What to do ->
Copy the rows below word for word, leaving out the pictures.

Input records ->
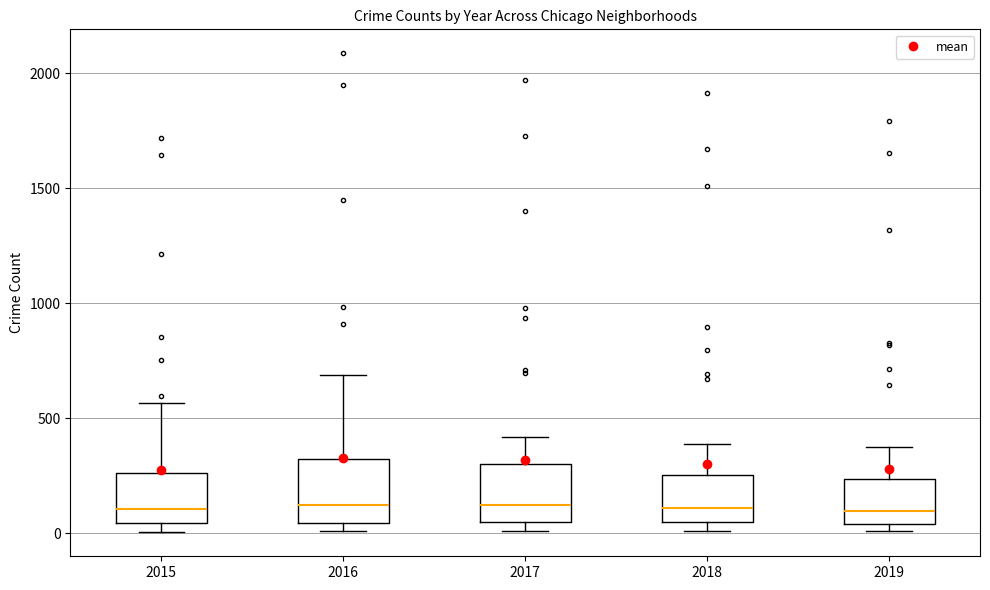

Reading left to right, read every box against the y-axis: the position of its median line, the range the box covers, and the ends of its whiskers. The values are not printed on the chart, so give them approximately, as read against the axis.

2015: median 100, box 50 to 250, whiskers 0 to 550
2016: median 150, box 50 to 300, whiskers 0 to 700
2017: median 100, box 50 to 300, whiskers 0 to 400
2018: median 100, box 50 to 250, whiskers 0 to 400
2019: median 100, box 50 to 250, whiskers 0 to 400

Solved exercise ->
Reading left to right, read every box against the y-axis: the position of its median line, the range the box covers, and the ends of its whiskers. The values are not printed on the chart, so give them approximately, as read against the axis.

2015: median 100, box 50 to 250, whiskers 0 to 550
2016: median 150, box 50 to 300, whiskers 0 to 700
2017: median 100, box 50 to 300, whiskers 0 to 400
2018: median 100, box 50 to 250, whiskers 0 to 400
2019: median 100, box 50 to 250, whiskers 0 to 400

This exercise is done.